Saggin

I remember when I first saw dudes with saggy pants. It was 1992, the height of Kris Kross hysteria. They were young, black, corny, cute. Hell they were me. I immediately wanted to wear the baggy overalls backwards like they did. Thank goodness my mom never let me. It’s hard to believe that saggin has become a standard part of how guys dress today. It was so taboo back then. We know we know! It started with the prisons. But if you didn’t sag, you were a lame. I figured I would sag my jeans and shorts forever, or at least until I was 50!
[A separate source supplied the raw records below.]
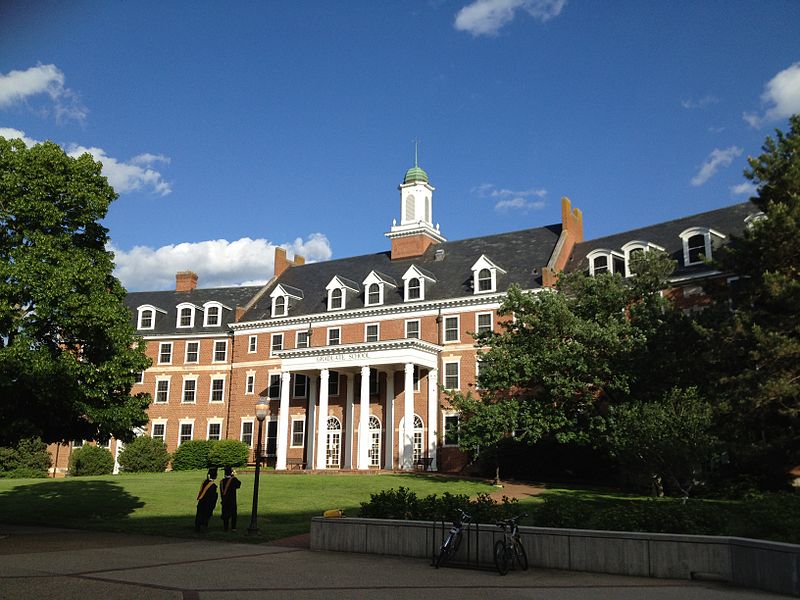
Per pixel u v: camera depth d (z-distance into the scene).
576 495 32.97
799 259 26.31
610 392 33.81
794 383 24.50
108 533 21.80
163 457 54.22
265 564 15.73
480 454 42.81
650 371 31.50
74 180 22.86
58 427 23.19
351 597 11.91
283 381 51.00
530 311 36.84
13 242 21.94
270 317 58.09
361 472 43.91
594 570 15.24
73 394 21.59
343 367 48.78
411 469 45.44
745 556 13.76
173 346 60.97
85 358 23.39
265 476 41.75
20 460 53.25
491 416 35.59
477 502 18.31
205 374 59.62
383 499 19.31
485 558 16.22
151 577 13.48
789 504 16.69
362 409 47.28
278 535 21.34
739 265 28.00
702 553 14.40
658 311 33.88
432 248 58.44
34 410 22.06
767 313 25.98
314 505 29.06
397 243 58.88
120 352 23.42
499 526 16.12
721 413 26.02
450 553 15.96
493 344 37.66
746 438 26.09
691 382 30.42
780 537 14.73
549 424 34.56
I laugh now when I see signs that say sagging is prohibited and city ordinances are past to criminalize it. While there is a certain level of appropriate dress and decorum to uphold, how harmful is it really? Look around! Everyone under the age of 45 sags. It should be easily dismissed as a phase that young people go through. Instead, when it comes to people of color, it is an indictment of our cultures and the failures of our parents. “Saggin is niggas spelled backwards” is a common lamentation. Our boys aren’t learning how to be men because there are no men in the home. All of this is true. But you know what else is true? Teenagers are going to do shit that is old heads think is corny, feminine, childish, or downright head scratching. We have to be a little more self-aware and allow kids to be kids. They are trying to find themselves. They will challenge you, frustrate you, confound you, and ignore you! But they will always love you! Then, when they approach their late twenties and early thirties, you will see them dress as you are right now. They will become parents themselves. They will slow down and instill the values you taught them to their own children. Your grandchildren! So yes, sagging can be unseemly. Yes, dress codes should be enforced. But let’s not demonize kids for being just that! Sagging pants should be the least of this country’s worries!